Domaine de la Noblaie Chinon 2011, £9: This one, which the Wine Society also sells by the half-bottle, will probably split opinion. Whereas the Etna Rosso is clean and shiny and bright in flavour, this Chinon tastes like it’s been sieved through mud. Which, to my mind, is exactly how a Loire Cabernet Franc should taste. Earthy, grubby and fuzzy round the edges. At first it feels almost chewable, but once you get used to the texture there’s good strong redcurrant flavours, and a strong and supple dark-cherry finish that sneaks up on you. Not perfect – some good terroir expression but obviously the product of a tricky vintage – but still rather nice. Score – 14/20.

Allegrini Valpolicella 2012, £9.50: Go to any Italian restaurant, or any borderline-Italian high-street chain pizza place, and the standard red wines will be Chianti and Valpolicella. That’s exactly what this tastes like – standard. It’s very light, with fresh red fruit flavours, but it lacks any real concentration or punch so it doesn’t really engage you. Decent value, I guess, but I wouldn’t consider buying it again. I’d spend the extra £1.50 for the far more interesting Etna Rosso… Score – 12/20.

Chateau Puy Garance, £7: Important point to note on this one – despite appearing in the ‘Bordeaux’ section of the site, this isn’t a proper Bordeaux. It’s from the Côtes de Castillon, off to the East of the region, which is undoubtedly an area on the up. However, it’s not there yet. This is a £7 wine that feels overpriced and pretty rough. It’s got a high proportion of Merlot, but lacks the delicacy and elegance of a right-bank Bordeaux. Instead, the producer appears to have gone for the punch of alcohol over and above anything else – at 14.5% abv the whoosh of alcohol and tannin overpowers anything other than the simplest flavours. Poor. Score – 7/20.  
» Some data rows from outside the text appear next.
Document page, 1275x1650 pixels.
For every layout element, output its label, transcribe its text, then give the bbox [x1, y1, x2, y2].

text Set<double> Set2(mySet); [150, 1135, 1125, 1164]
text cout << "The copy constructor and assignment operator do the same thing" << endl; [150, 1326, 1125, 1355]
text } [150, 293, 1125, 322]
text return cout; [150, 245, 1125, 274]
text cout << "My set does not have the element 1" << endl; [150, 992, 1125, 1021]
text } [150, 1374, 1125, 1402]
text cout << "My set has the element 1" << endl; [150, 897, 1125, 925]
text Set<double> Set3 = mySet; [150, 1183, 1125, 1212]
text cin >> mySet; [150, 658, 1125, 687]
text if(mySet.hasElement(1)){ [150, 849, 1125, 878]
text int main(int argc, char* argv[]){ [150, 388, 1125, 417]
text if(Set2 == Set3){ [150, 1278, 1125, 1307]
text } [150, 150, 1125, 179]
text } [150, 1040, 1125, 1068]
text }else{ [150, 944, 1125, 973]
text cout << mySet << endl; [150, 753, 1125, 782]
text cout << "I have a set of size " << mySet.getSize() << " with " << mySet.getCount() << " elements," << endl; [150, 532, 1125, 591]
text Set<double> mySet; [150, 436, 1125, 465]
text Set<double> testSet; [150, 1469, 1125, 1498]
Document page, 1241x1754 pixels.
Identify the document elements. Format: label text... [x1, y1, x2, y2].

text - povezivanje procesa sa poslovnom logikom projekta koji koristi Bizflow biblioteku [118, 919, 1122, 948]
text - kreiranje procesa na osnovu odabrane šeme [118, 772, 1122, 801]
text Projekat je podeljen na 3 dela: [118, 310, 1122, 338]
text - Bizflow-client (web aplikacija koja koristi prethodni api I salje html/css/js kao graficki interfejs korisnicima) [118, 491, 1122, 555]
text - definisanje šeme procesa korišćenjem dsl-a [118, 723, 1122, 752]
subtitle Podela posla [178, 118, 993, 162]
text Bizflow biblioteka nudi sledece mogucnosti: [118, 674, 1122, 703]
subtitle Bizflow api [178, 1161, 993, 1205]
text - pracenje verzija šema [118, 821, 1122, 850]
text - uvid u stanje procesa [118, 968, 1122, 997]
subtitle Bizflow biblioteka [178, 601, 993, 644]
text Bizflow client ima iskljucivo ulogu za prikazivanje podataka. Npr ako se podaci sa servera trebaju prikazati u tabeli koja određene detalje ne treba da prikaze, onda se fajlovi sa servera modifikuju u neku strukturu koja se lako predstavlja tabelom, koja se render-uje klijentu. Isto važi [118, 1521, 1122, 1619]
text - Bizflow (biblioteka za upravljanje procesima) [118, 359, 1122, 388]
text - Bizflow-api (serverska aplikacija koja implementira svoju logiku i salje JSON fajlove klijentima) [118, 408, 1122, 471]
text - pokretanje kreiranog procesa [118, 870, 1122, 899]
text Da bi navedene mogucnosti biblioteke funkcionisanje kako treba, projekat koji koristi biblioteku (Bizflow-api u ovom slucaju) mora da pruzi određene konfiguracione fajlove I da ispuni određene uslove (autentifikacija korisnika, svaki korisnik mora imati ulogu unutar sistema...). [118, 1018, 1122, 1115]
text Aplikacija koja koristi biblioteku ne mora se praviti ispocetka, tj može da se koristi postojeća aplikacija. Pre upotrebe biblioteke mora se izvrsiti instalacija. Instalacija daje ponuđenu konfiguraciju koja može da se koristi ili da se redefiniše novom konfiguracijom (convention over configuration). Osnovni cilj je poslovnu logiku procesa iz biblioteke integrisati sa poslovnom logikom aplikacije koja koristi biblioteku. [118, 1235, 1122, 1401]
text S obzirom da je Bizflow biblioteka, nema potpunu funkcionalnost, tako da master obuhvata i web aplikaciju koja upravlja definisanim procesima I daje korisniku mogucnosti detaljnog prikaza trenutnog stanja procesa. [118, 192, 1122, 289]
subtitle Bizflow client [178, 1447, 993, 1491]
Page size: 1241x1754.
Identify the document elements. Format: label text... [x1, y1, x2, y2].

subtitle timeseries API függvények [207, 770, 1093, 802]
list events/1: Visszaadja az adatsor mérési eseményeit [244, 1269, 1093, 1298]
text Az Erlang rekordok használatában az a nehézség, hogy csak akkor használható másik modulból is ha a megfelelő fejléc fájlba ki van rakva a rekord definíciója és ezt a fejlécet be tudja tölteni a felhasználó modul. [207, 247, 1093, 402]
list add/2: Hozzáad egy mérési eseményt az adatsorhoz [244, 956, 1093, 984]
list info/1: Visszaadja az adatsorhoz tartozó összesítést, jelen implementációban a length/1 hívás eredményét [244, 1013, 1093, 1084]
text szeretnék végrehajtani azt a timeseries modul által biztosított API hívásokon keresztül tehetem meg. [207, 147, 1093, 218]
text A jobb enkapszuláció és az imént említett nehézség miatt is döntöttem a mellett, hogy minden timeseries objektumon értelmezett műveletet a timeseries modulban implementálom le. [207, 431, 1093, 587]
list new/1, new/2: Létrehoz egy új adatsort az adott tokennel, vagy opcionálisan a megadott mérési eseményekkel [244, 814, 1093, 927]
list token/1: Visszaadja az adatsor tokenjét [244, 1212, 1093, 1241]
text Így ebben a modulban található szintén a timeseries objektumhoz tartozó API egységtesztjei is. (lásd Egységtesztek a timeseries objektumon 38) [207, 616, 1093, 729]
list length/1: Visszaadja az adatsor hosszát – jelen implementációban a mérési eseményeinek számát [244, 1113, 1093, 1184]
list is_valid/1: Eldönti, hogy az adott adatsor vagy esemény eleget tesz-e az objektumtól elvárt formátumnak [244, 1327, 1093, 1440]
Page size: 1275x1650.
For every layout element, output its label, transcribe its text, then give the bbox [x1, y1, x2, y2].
Mayu Valle de Elqui Pedro Ximénez 2012

Sainsbury’s; £8.50

Pedro Ximénez is a grape that would probably be scarcely be heard of if it weren’t for that most middle-class of drinks, sherry. PX grapes are dried out and then fermented to form an intensely sweet fortified wine, but it is rarely made into a dry table wine, as in this example.

Never one to shy away from tasting the odd and unusual, especially when it turns up in as unlikely a setting as Sainsbury’s in Croydon, I snapped it up immediately. I set my expectations fairly low; every article I’ve read about this grape tells of how insipid and tedious dry PX wines generally are.

It was with a smile, therefore, that I found that the nose is actually quite appealing, almost unoaked-Chardonnay-ish. It’s quite light, with a strongly mineral character and pleasant lemon, lime and grapefruit. I threw away any prejudices I had and took a decent sip with my standards set slightly higher.

It’s a shame when you don’t enjoy a wine, but when you have your hopes raised and then dashed again, it’s even worse. On the palate it’s rather thin, mineral to the point of tasting metallic, and alongside some light, fruity notes – lemon, quince – there’s a savoury-salty tang that is slightly reminiscent of Manzanilla sherry.

This might appeal to you. It shouldn’t. There isn’t enough acid or roundness to pull these flavours off. Coupled with a disappointingly short finish, the whole experience is rather unpleasant. It’s not often I don’t go on to finish a bottle that I’ve parted with £8.50 to buy, but this one got poured away.

A worthwhile experiment, certainly, but one I won’t be repeating.